Loydene's husband, Peter, was killed in a senseless, random murder in a Sandy restaurant in 2000.
Having your husband murdered at random messes up your life big time. In 2006 we ran a story about Loydene's efforts to deal with it all through music. She told us then that her grand piano was her refuge.
"When I'm by myself, playing, I find that I can pour out all the feelings of my heart," she told us. "My grand listens without judgment and then reflects all my feelings back to me."
Her piano, along with all her mementos of her husband, her son's artwork, everything, is now ashes. The state fire marshal is still trying to figure out what happened.

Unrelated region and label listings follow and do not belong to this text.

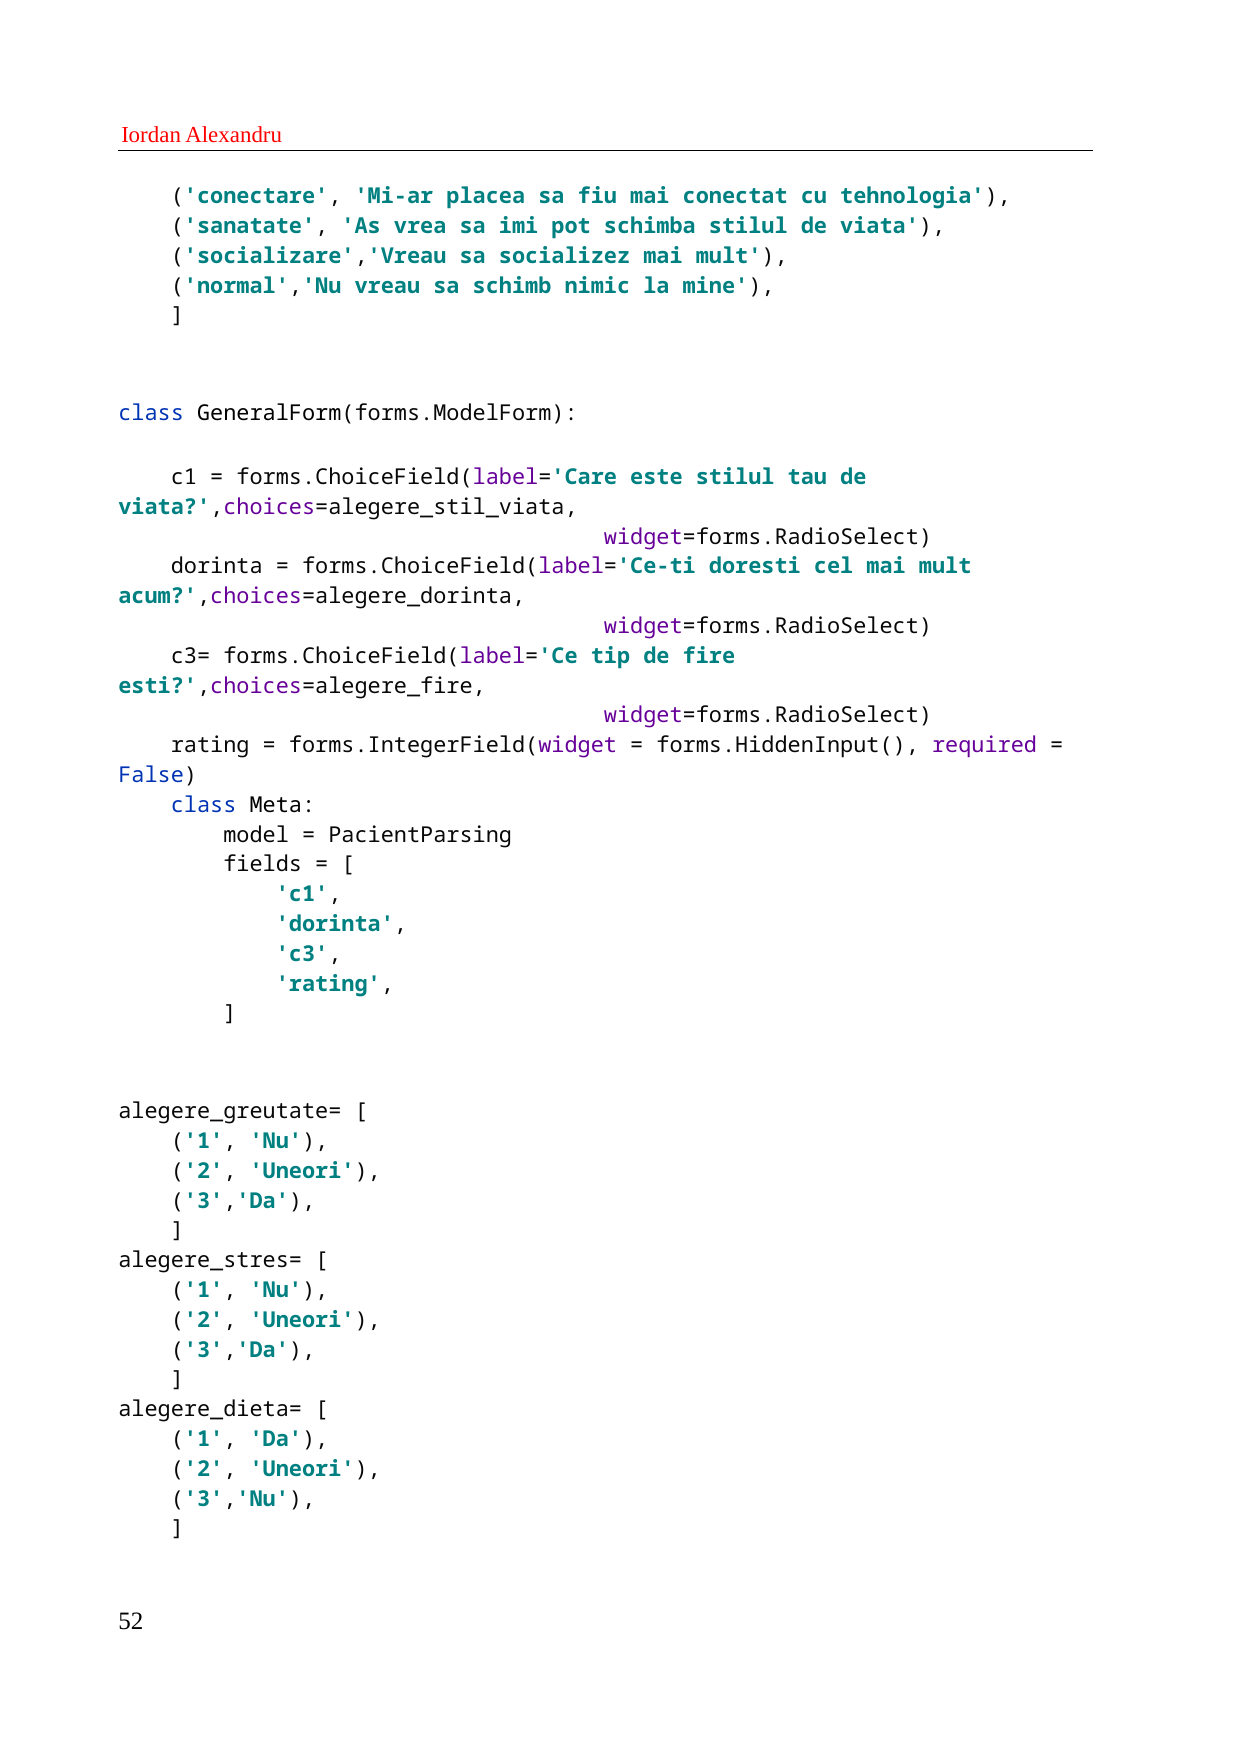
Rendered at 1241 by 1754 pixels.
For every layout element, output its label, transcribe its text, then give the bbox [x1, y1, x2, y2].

text ('conectare', 'Mi-ar placea sa fiu mai conectat cu tehnologia'), ('sanatate', 'As vrea sa imi pot schimba stilul de viata'), ('socializare','Vreau sa socializez mai mult'), ('normal','Nu vreau sa schimb nimic la mine'), ] class GeneralForm(forms.ModelForm): c1 = forms.ChoiceField(label='Care este stilul tau de viata?',choices=alegere_stil_viata, widget=forms.RadioSelect) dorinta = forms.ChoiceField(label='Ce-ti doresti cel mai mult acum?',choices=alegere_dorinta, widget=forms.RadioSelect) c3= forms.ChoiceField(label='Ce tip de fire esti?',choices=alegere_fire, widget=forms.RadioSelect) rating = forms.IntegerField(widget = forms.HiddenInput(), required = False) class Meta: model = PacientParsing fields = [ 'c1', 'dorinta', 'c3', 'rating', ] alegere_greutate= [ ('1', 'Nu'), ('2', 'Uneori'), ('3','Da'), ] alegere_stres= [ ('1', 'Nu'), ('2', 'Uneori'), ('3','Da'), ] alegere_dieta= [ ('1', 'Da'), ('2', 'Uneori'), ('3','Nu'), ] [118, 180, 1093, 1576]
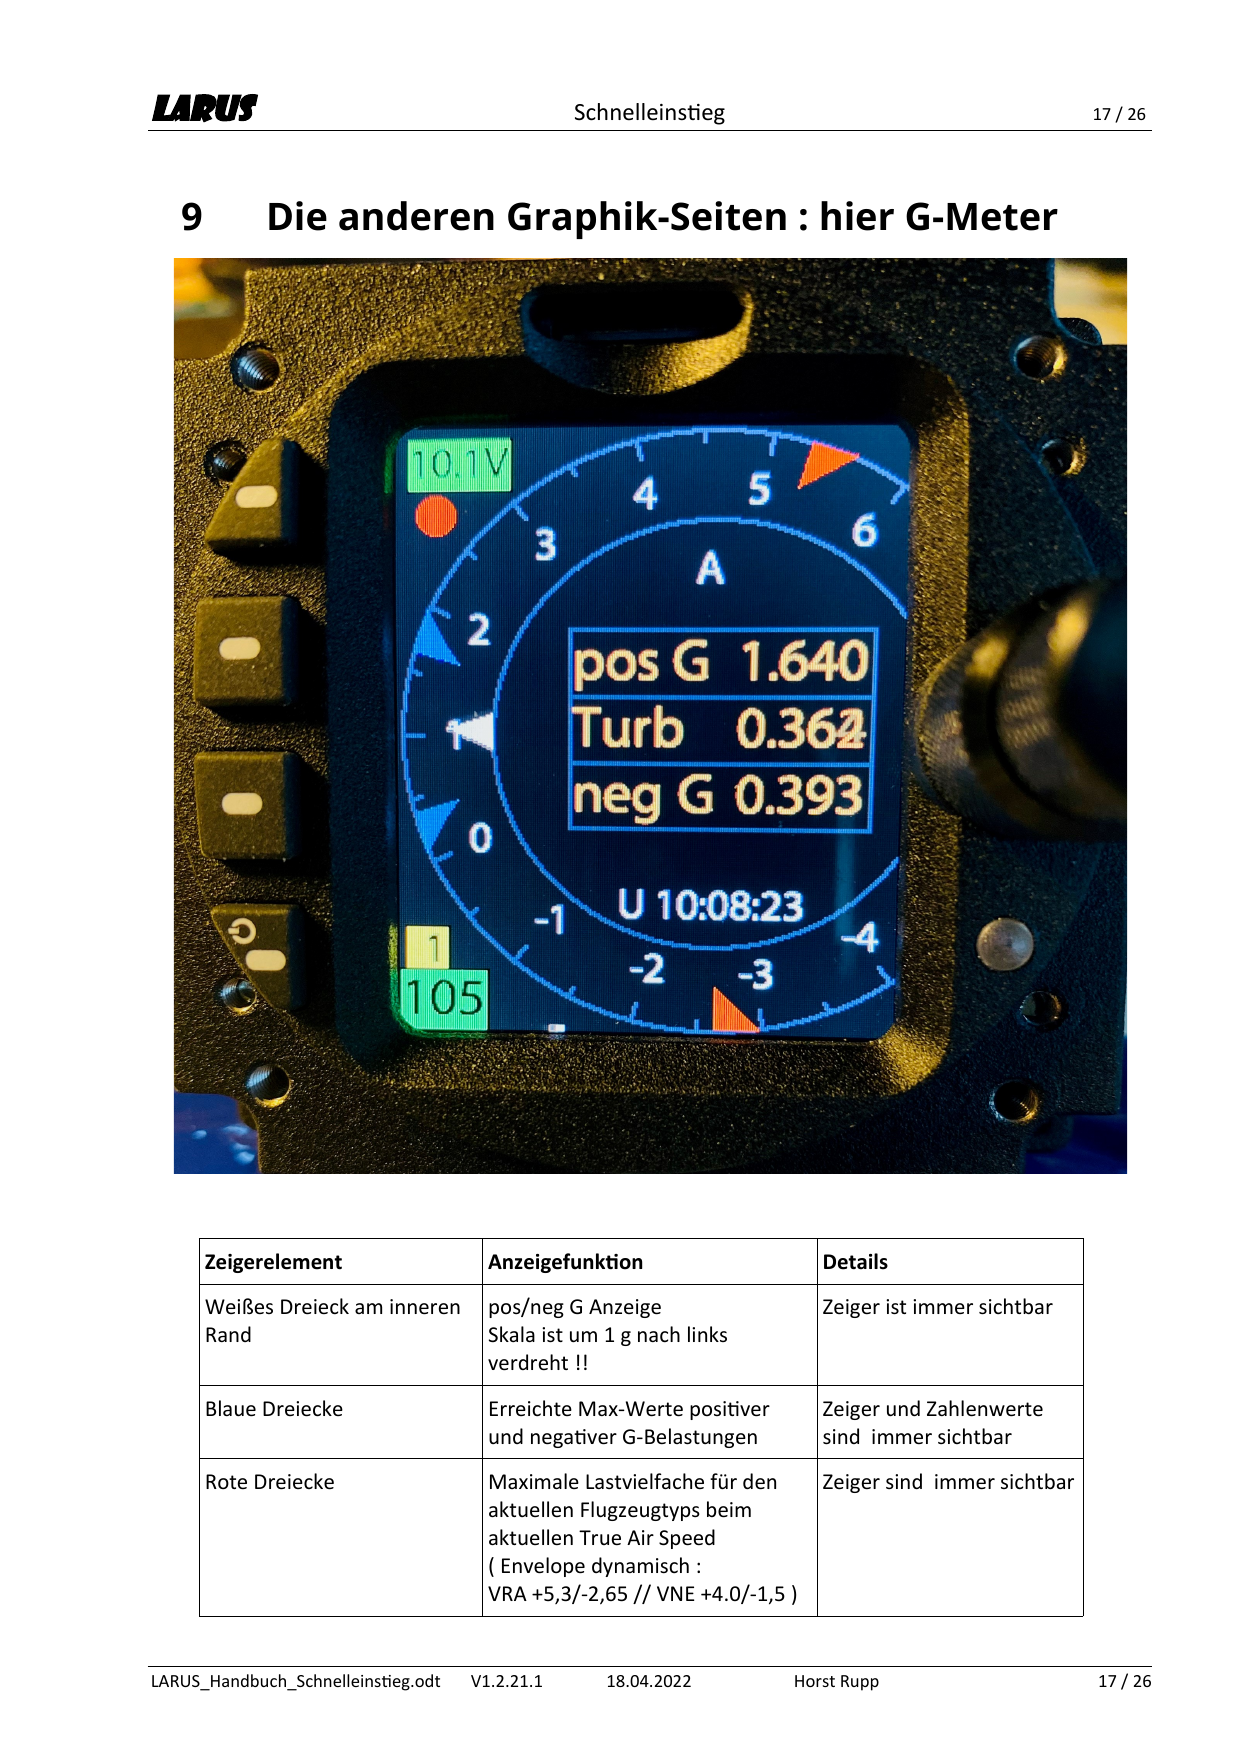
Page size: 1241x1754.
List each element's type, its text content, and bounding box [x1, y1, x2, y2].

table_header Details [818, 1239, 1083, 1284]
table_header Anzeigefunktion [483, 1239, 817, 1284]
picture [173, 258, 1128, 1174]
table_cell Rote Dreiecke [200, 1459, 482, 1616]
table_cell Blaue Dreiecke [200, 1386, 482, 1458]
table_cell Erreichte Max-Werte positiver und negativer G-Belastungen [483, 1386, 817, 1458]
table_cell Weißes Dreieck am inneren Rand [200, 1285, 482, 1385]
table_cell Zeiger und Zahlenwerte sind immer sichtbar [818, 1386, 1083, 1458]
table_cell Zeiger ist immer sichtbar [818, 1285, 1083, 1385]
subtitle Die anderen Graphik-Seiten : hier G-Meter [148, 155, 1128, 266]
table_cell pos/neg G Anzeige Skala ist um 1 g nach links verdreht !! [483, 1285, 817, 1385]
table_cell Zeiger sind immer sichtbar [818, 1459, 1083, 1616]
table_header Zeigerelement [200, 1239, 482, 1284]
table_cell Maximale Lastvielfache für den aktuellen Flugzeugtyps beim aktuellen True Air Speed ( Envelope dynamisch : VRA +5,3/-2,65 // VNE +4.0/-1,5 ) [483, 1459, 817, 1616]
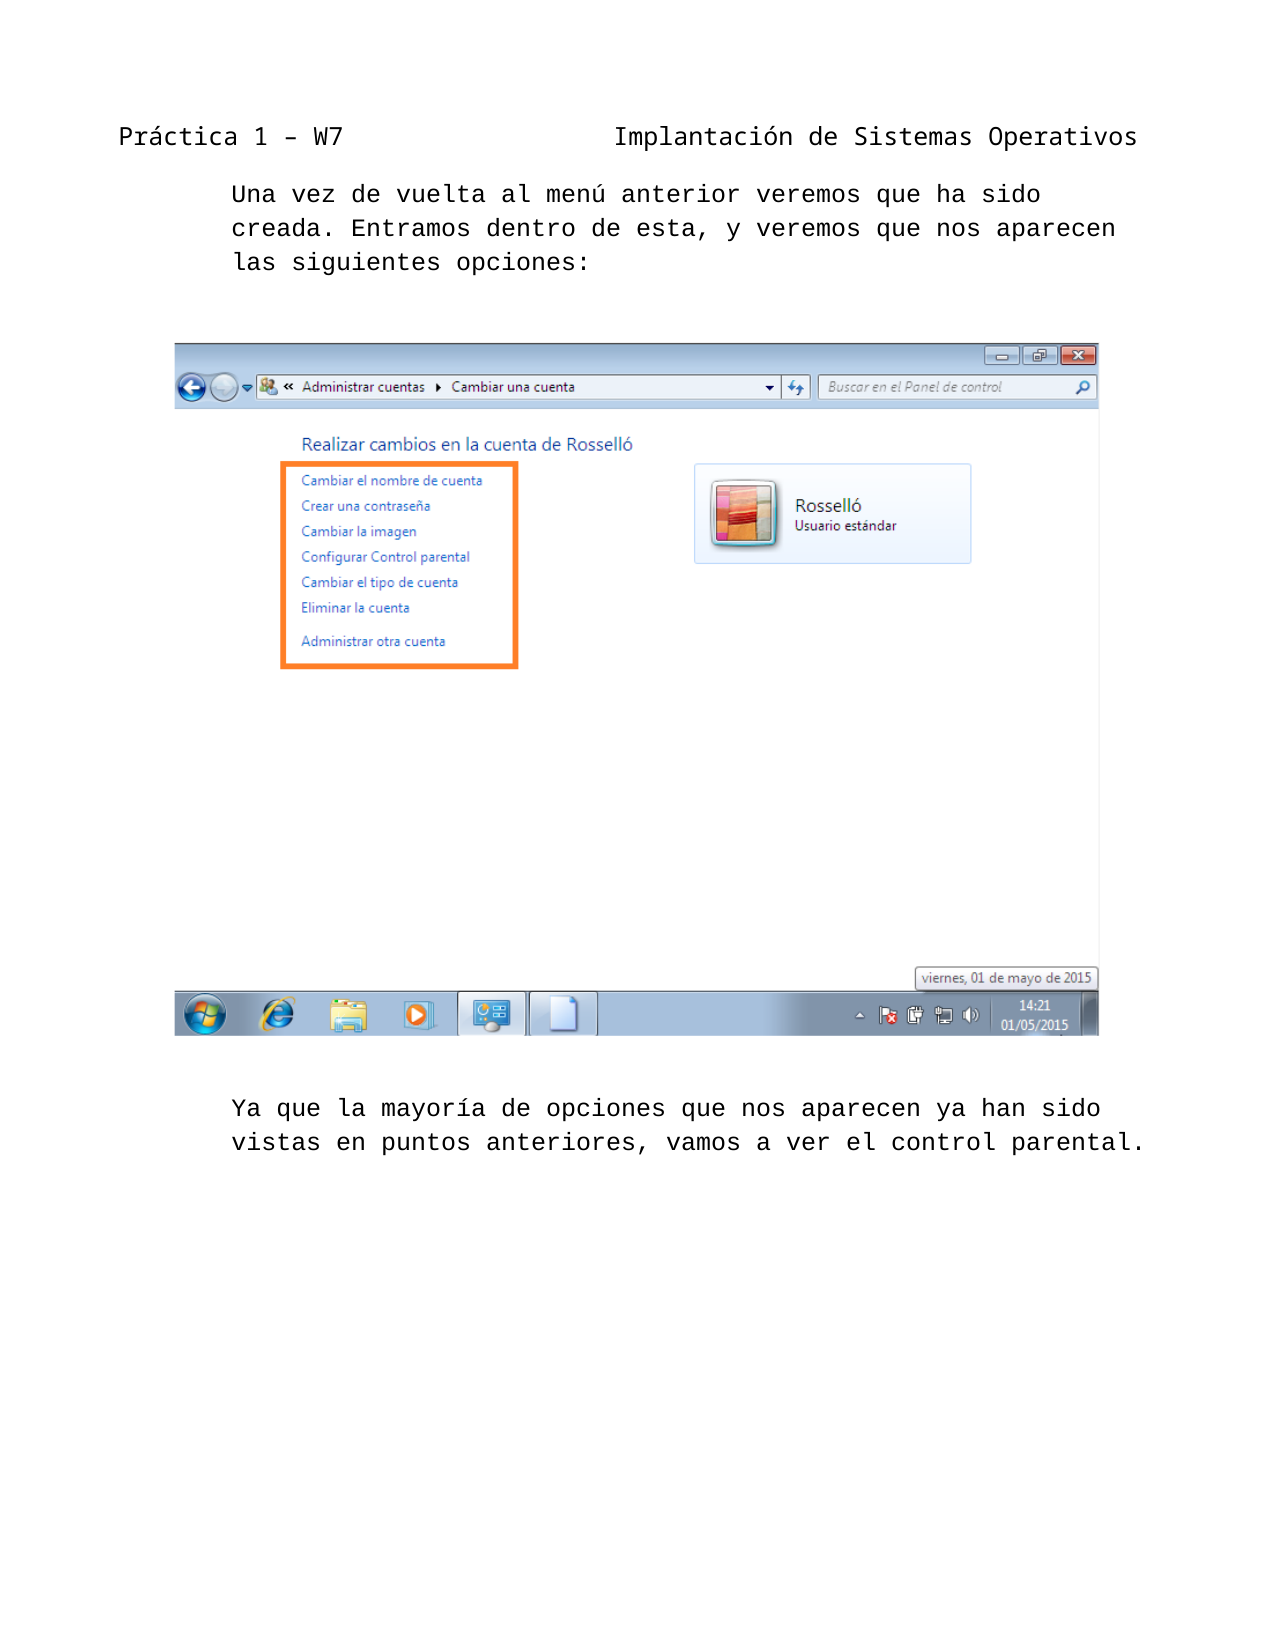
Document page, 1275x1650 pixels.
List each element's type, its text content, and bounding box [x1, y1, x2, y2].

What do Loydene and P.J. need?
An account to collect donations has been set up at First Bank in Mountain Green. Call 801-876-3442 to make a donation, or mail it to Berg Home Fund, First Bank, 5015 West Old Highway Road, Mountain Green, UT, 84050.
* After I mentioned that the DRG&W Rail Trail in Davis County comes into Weber County, someone asked, "Where's the trailhead?"
Tuesday I hopped on my bike and went looking.
Pedal west on 31st Street to where the newly built Hinckley Drive extension crosses 1900 West. As you descend toward Midland Drive, you will see the trail coming up from the south and dead-ending under the ramp you are on.
The gate is on your left. The trail is a straight shot to Salt Lake City, connecting to the Legacy Parkway Trail and the Jordan River Parkway.
The trail is well-built and tree-lined in many places. I passed many folks out for a morning ramble.
The only chink is one spot near Clearfield where, ironically considering that this is a former railroad line, you have to carry your bicycle around some fences and over railroad tracks. Apparently someone doesn't have permission yet to build the Rail Trail across those tracks.
It took me three-and-a-half hours to get to downtown Salt Lake City. I could have kept going because the Jordan River Parkway trail, with some breaks, goes all the way to Utah Lake.
But coming north, the Rail Trail dead ends under the Hinckley Drive extension. There's a tunnel waiting for someone to build the trail north, but nothing beyond but weeds.
Davis County has done a lovely job. Weber, it's your turn.
* I was sad to see that Bert Havas died last week
Bert, 71, was an attorney doing personal injury and labor work, but his personal story made him stand out.
Bert survived the Holocaust during World War II. He was a baby in arms when his family was sent to a concentration camp, and it's a testimony to the grit of his parents that he survived, came to America and flourished.
With Bert's death we've lost a small link to that horrid past that none of us should ever forget.
My deepest sympathies to Bert's wife, Sandy. Bert spent his life serving his community through the law, and Sandy spent hers building up the Eccles Community Art Center.
Together they made Ogden a better place to live.